I wrote about TEDx Brussels the other week and bashed it a little for not inviting dialogue and criticism. I still enjoy the TED videos, there is a lot to take away from them, but it turns out that there is another problem. British writer Frank Swain revealed this week that the TED organisation – a not for profit – does not pay its speakers. In fact, it expressedly prohibits the independent TEDx-organisers to pay their speakers. Even if they wanted to, they can’t – it would be a breach of contract. Bear in mind that tickets to these events are pricey, the TEDx in Brussels was more than €100 and the core TED-events much more.

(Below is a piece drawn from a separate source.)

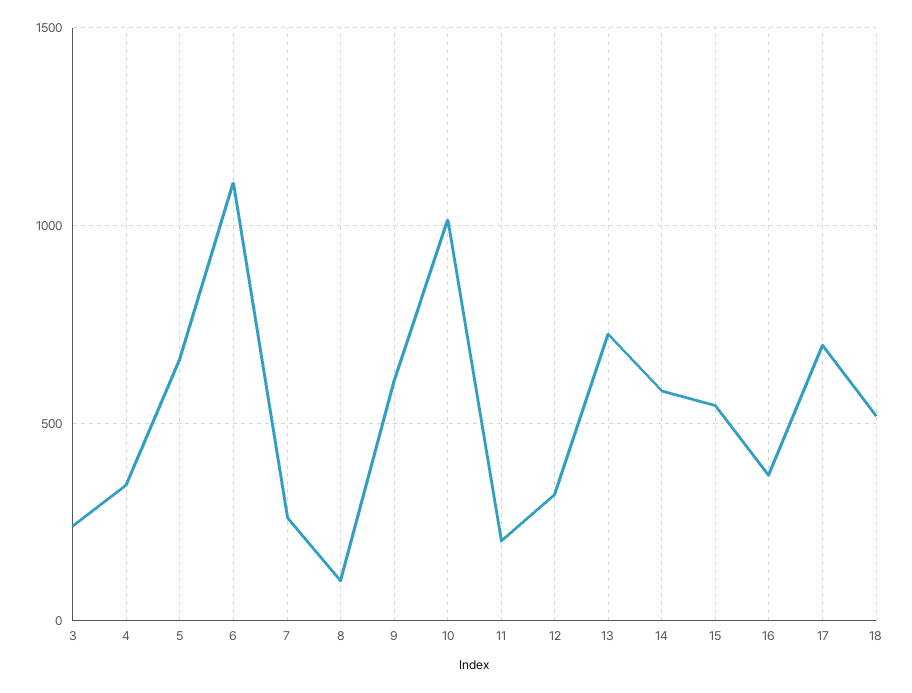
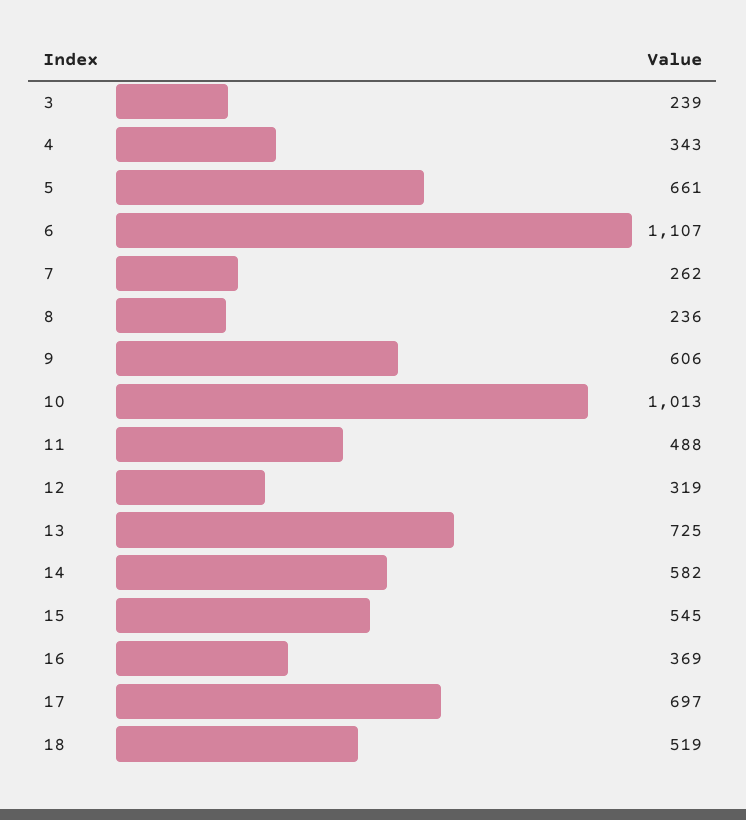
8: 100 -> 236
11: 200 -> 488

Of course, you could use the old visibility-argument – TED provides a great platform for speakers who want to get their message out. A lot of conferences don’t pay their speakers. On the other hand, this falls into an all-too-familiar pattern of Silicon Valley-philosophy where the content is always free and those who distribute it make the big bucks. Google is another example, making huge profits on selling ads against other people’s content in their search and other services. Sure, you could argue that they bring traffic to other websites, but the pattern remains: Google curates the content (through algorithms for the most part), sells ads against it and effectively takes revenue from for example traditional media who used to make ad profits from the same content that Google now exploits.
In his 2011 book “Free Ride” (Doubleday), US author Robert Levine – formerly editor at Wired magazine and editor-in-chief of Billboard –makes a convincing case that digital technology shifts revenue from producers of media content to new intermediaries. The methods are different – broadband carriers make money from movie file-sharing (by selling more expensive plans), hardware manufacturers like Tivo sell on the promise of cutting out TV ads, aggregators like Huffington Post build their business on content from other media, and so on. Swain reveals that this pattern is not limited to digital distribution, adding TED talks to the list of free-riders.
Our economy increasingly relies on production of intangibles. That means content must be valued more, not less, going forward. It’s the opposite of information wanting to be free.